10 Responses to “StartUp Dilemma – 7 (How Much Smoke is Permissible For My Screen – or the new 2 Ps)”

  1. Deepak August 8, 2013 at 3:39 pm #

    Blown-up versions of truth.. I clearly remember a case during my cold call to one of the largest CPG companies in Swiss, who was not willing to talk to us and this strategy helped us get some $75K in less than 2 months.

  2. Rajesh August 12, 2013 at 3:56 pm #

    This strategy seems a good one if it is a services business (start up). At a start up i worked for (iRunway – IP tech offerings) we did this successfully to venture into services that we did not consider at first or that needed a paying to client to build the capability. I am not sure how much will it fit for a product start up.
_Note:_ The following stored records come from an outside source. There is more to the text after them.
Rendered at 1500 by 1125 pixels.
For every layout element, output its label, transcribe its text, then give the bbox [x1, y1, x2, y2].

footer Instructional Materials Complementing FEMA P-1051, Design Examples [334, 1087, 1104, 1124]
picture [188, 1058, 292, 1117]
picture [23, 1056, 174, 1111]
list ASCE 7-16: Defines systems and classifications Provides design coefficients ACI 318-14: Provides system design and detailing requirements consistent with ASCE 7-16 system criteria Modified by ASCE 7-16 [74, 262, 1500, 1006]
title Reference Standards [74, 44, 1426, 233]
I keep hearing more and more from people that focus is the key to success in this game and also have seen in experience that trying to expand (add features) based on clients’ requirements may not be as productive or rewarding (at least in the early days of resource constraints).

    • joshsang August 12, 2013 at 9:03 pm #

      Hmm – the nuance here is that i believe in focus – but I don’t think one needs to wait till “end goal” product development before u go sell — after all, what’s a product without customers – so, if u do get a customer early on, it’s natural to develop product to suit what the market (that customer at this time) wants!
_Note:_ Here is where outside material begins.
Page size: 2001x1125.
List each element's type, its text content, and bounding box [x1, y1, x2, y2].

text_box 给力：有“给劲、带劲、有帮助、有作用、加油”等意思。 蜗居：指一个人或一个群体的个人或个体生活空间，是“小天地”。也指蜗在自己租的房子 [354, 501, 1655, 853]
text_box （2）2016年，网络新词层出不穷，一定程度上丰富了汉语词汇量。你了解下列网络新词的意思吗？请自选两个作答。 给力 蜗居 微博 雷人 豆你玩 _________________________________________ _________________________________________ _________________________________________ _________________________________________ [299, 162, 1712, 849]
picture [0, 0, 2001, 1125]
      • Rajesh August 13, 2013 at 7:48 am #

        “what’s a product without customers” – so true (taking a bow). You are right – focus along with maneuverability for customer needs should be it.

  3. mkbhatt August 13, 2013 at 8:47 am #

    in my 10+ years in software product (with almost a billion dollar revenue company), we have sold 1. existing code (product), 2. known feature gaps (roadmap) 3. unknown gaps (estimated effort to build features and when they are known). Most of the time you make great margin in case 1, Get your R&D funded by customer at low or nil margin in Case 2, and lose serious money in Case 3. Every enterprise product company does it. Those who do more of Case 1 (and a little of 2) survive. Those who keep doing the case 3 kill their dreams of becoming product business and eventually run the so called product as services business. (Case 3 is the reason why most Indian IT outsourcing firm with a product business havent been able to crack the puzzle).

    • joshsang August 13, 2013 at 9:13 am #

      Yes agree – but yr take is that of a multi billion dollar, tenured org that already has case 1. I am talking early stage startup – when u don’t hv anything and are building.

      • mkbhatt August 13, 2013 at 1:16 pm #

        yes agree. What i am trying to say is that a start up carries the risk of becoming a low margin custom shop, if it focuses on case 2 and 3 too much….so risk appetite (and risk capital) is necessary to pursue the case 1 dreams. Not only start ups, the product arms of big IT outsourcing companies (example – Finacle from Infosys) have fallen into this trap. Case 3 is a very dangerous path and it took us a lot of time and courage to get back on track. If you are building a product in a start up mode, make sure you don’t get hijacked by your early adopters/beta customers. Oracle, Microsoft, Apple…..Google, Facebook….they are all on Case 1 trajectory… and thats why risk capital is important.

    • joshsang August 13, 2013 at 9:32 am #

      In big companies, you actively play ur product pipeline to hv the optimum mix of yr 3 cases – think pharma as an example, whose valuation depends as much on their pipeline as in existing blockbusters….

      • mkbhatt August 13, 2013 at 1:18 pm #

        yup. Pharma definitely yes, as the R&D cycle is very long…. Software not so sure…even MSFT major release is less than 2-3 years.